Выбранный отрывок —
↓↓↓

Уже в 1922 году впервые после революции зерна было произведено больше, чем требовал минимум выживания — и возобновился хлебный экспорт. Оказалось, что крестьянина, привыкшего решать все проблемы самостоятельно, лишь бы начальство не мешало, не нужно учить предприимчивости. Самые деятельные земледельцы захотели расширять производство — и советская власть, заинтересованная в получении бóльших налогов, еще на шажок отступила от правоверного марксизма: позволила использовать наемную силу и арендовать землю. Стали возникать сельскохозяйственные кооперативы, покупавшие технику и удобрения в складчину. Вновь осваивались заброшенные пахотные земли. По валовому сбору зерна в середине двадцатых СССР достиг предреволюционного уровня (при том что за драматическое десятилетие 1914–1924 численность населения снизилась на 30 миллионов).

↑↑↑

(Записи из коллекции)

↓↓↓

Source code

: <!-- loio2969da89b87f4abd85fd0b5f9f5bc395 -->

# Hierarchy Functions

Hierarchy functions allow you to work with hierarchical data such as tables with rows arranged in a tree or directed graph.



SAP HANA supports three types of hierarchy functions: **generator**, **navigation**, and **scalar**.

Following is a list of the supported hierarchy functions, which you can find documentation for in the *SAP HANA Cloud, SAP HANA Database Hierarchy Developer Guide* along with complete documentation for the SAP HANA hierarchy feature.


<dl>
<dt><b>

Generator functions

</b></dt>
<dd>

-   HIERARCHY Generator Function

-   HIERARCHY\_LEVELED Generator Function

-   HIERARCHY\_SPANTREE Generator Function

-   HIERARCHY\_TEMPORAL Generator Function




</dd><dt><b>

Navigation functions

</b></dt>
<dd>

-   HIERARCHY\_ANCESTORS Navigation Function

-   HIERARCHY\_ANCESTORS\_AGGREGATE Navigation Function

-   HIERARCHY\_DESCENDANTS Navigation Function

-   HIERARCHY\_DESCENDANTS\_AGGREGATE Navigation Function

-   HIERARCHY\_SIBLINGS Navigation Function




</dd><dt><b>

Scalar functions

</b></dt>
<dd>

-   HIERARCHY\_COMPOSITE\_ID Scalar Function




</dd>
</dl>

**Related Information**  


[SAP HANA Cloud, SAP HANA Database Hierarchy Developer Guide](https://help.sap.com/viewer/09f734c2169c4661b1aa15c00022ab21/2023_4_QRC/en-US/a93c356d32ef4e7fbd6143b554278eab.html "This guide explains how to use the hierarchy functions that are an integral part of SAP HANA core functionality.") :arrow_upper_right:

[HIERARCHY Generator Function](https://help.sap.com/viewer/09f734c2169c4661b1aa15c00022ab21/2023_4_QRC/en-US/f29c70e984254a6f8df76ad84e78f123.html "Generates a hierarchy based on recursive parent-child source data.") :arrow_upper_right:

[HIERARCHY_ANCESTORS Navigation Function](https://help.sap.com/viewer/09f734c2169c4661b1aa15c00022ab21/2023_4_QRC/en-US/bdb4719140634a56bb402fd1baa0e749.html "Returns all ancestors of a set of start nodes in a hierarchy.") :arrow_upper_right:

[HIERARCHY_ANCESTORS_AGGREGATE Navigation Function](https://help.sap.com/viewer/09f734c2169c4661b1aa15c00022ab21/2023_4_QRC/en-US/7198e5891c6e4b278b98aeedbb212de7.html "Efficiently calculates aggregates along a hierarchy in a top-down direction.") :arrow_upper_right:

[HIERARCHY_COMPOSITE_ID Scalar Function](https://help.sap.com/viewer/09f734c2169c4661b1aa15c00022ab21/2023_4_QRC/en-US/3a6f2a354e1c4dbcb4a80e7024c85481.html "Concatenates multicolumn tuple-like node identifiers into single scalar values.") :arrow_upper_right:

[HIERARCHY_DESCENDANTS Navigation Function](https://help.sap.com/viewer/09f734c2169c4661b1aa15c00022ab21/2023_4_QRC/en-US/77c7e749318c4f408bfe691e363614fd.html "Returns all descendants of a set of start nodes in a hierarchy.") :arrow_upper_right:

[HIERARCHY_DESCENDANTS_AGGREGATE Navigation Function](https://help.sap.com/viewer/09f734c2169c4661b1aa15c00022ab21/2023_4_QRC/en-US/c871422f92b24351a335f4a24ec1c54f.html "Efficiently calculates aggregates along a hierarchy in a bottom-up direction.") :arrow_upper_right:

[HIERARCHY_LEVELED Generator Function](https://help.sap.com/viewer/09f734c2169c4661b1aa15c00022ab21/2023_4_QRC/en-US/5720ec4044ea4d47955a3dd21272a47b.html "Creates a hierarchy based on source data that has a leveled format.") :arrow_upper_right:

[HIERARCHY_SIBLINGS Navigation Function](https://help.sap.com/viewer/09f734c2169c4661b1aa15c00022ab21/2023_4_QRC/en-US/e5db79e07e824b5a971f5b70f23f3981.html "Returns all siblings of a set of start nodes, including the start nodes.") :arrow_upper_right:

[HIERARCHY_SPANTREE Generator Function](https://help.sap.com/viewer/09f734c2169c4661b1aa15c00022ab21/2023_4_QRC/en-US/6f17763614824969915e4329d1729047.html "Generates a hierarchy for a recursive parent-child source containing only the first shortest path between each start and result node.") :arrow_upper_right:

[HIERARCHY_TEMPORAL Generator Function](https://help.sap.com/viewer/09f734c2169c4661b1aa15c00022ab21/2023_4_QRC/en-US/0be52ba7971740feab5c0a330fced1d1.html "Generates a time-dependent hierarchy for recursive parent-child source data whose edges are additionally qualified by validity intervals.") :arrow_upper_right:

↑↑↑

Задание 1 —
Переведите на английский язык следующее предложение из выбранного отрывка: «Стали возникать сельскохозяйственные кооперативы, покупавшие технику и удобрения в складчину».
Задание 2 —
Назовите все годы, которые упоминаются в выбранном отрывке.

Ответ 1 —
Agricultural cooperatives began to emerge, pooling their money to buy machinery and fertilizer.

Ответ 2 —
В отрывке упоминаются 1922, 1914 и 1924 годы.